Do You Think You Could Spare These Pilots The Way This Man Did?

BY DAN DOYLE 

 

PART I: PRELUDE 

Since the beginning of civilization itself, there has been among those who have gone to war, an unspoken, unwritten code. This code has often been recognized in the annals of war. It is called, the “Warrior Code.” The great irony of this code is that it is designed to protect the victor and the vanquished. It prevents those who are called upon to fight wars from becoming monsters.

Those who have lived by this code have come to realize that there is something worse than death…and that is to lose one’s humanity. In our natural hatred of war we often paint the warriors who are sent off to fight our wars in a dark fashion that no long reflects that code. Vietnam veterans know what that is like intimately. The following story is an example of both the Warrior’s Code and the strange bond that sometimes happens between warriors who were once blood enemies.

 

PART II:

THE WARRIOR’S CODE 

On December 20, 1943, Charles Brown was a 21 year old B17 pilot flying his first combat mission. His plane had been shot to pieces by German fighters. Half of his crew were dead or wounded. It was a miracle that the plane was still flying. Suddenly, to pilot Charlie Brown and his copilot’s horror, a German fighter flew up alongside the B17, piloted by 2nd Lt. Franz Stigler, an Ace, needing one more kill to receive the Knight’s Cross. Stigler had lifted off that day in pursuit of revenge for his brother, another pilot, lost to the Americans. but he but was struck by the fact that none of the B17’s guns were firing at him.

He pulled alongside and could see through the skin of the B17. He saw that every one of its guns were inoperable. Crew members were tending their wounded colleagues. He pulled ahead and looked over at the pilot of the B17. Stigler could see the shock and horror in Charlie Brown’s eyes. At that moment, by the strength of his own faith and conscience, he honored the Warrior’s Code. He flew in formation with the big B17 until they were over the North Sea. Then he looked at the pilot of the bomber, nodded, saluted, and peeled off to head back to Germany.

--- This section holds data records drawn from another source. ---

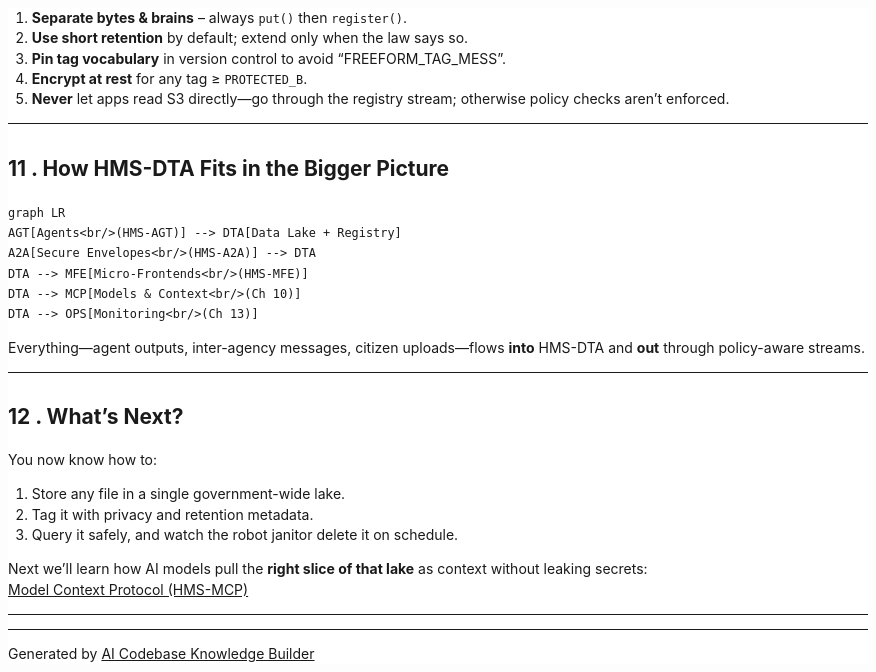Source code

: 1. **Separate bytes & brains** – always `put()` then `register()`.  
2. **Use short retention** by default; extend only when the law says so.  
3. **Pin tag vocabulary** in version control to avoid “FREEFORM_TAG_MESS”.  
4. **Encrypt at rest** for any tag ≥ `PROTECTED_B`.  
5. **Never** let apps read S3 directly—go through the registry stream; otherwise policy checks aren’t enforced.

---

## 11 . How HMS-DTA Fits in the Bigger Picture

```mermaid
graph LR
AGT[Agents<br/>(HMS-AGT)] --> DTA[Data Lake + Registry]
A2A[Secure Envelopes<br/>(HMS-A2A)] --> DTA
DTA --> MFE[Micro-Frontends<br/>(HMS-MFE)]
DTA --> MCP[Models & Context<br/>(Ch 10)]
DTA --> OPS[Monitoring<br/>(Ch 13)]
```

Everything—agent outputs, inter-agency messages, citizen uploads—flows **into** HMS-DTA and **out** through policy-aware streams.

---

## 12 . What’s Next?

You now know how to:

1. Store any file in a single government-wide lake.  
2. Tag it with privacy and retention metadata.  
3. Query it safely, and watch the robot janitor delete it on schedule.

Next we’ll learn how AI models pull the **right slice of that lake** as context without leaking secrets:  
[Model Context Protocol (HMS-MCP)](10_model_context_protocol__hms_mcp__.md)

---

---

Generated by [AI Codebase Knowledge Builder](https://github.com/The-Pocket/Tutorial-Codebase-Knowledge)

What makes this a real act of moral courage, in accord with the Warrior’s Code, was that Franz Stigler could have been executed for this action. Why did he do it? Stigler says that at that moment when he looked into the B17 pilot’s eyes, he remembered his flight commander’s earlier words to him: “You follow the rules of war (the Warrior Code) for you, not your enemy. You fight by the rules to keep your humanity.”